Namun, kita tak perlu berpatah arang, karena politik– seperti yang dikatakan Vaclav Havel – juga mengandung sisi ketakterdugaan. Ia merupakan seni untuk mengubah situasi yang tak mungkin menjadi mungkin.
Soalnya adalah bagaimana memelihara optimisme untuk mewujudkan ketidakmungkinan itu. Dan kerja semacam itu memerlukan kelas pejuang yang konsisten. Yang di dalamnya terdapat figur-figur politik yang mempunyai keberanian untuk keluar dari arus budaya politik yang konsumeris, dan pragmatis-oportunis. Apakah Surya Paloh dan partainya, termasuk dalam model figur-figur konsisten itu? Mari kita simak uraian buku Moralitas Republikan yang ditulis Willy Aditya, eksponen aktivis 98 yang kini menjadi seorang cendikiawan terpenting dalam jajaran partai Nasdem yang dipimpin Surya Paloh. Latar belakang penulis ini sengaja kita singgung, untuk lebih meyakinkan kita bahwa si penulis memang cukup independen dan adil dalam memberi penilaian pada subjek yang dibahasnya.

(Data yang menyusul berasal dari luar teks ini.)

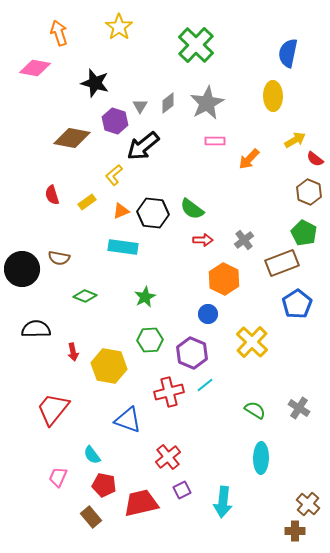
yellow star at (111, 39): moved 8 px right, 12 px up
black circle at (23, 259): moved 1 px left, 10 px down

Buku ini dimulai dengan pernyataan-pernyataan optimis dari figur Surya Paloh berkaitan dengan masa depan politik baik di Indonesia. Misalnya rasa optimisnya pada masa depan RI di bawah Jokowi-JK, keyakinannya akan terwujudnya restorasi Indonesia, politik bersih melalui perubahan pada partai politik, dan pernyataan lainnya. Apabila diringkas, sikap optimisnya itu tersimpul dalam tema-tema res-publika (kerakyatan), restorasi dan kedaulatan nasional. Tiga tajuk kebangsaan yang tampaknya berada pada posisi “powerless” dalam arus politik kontemporer kita.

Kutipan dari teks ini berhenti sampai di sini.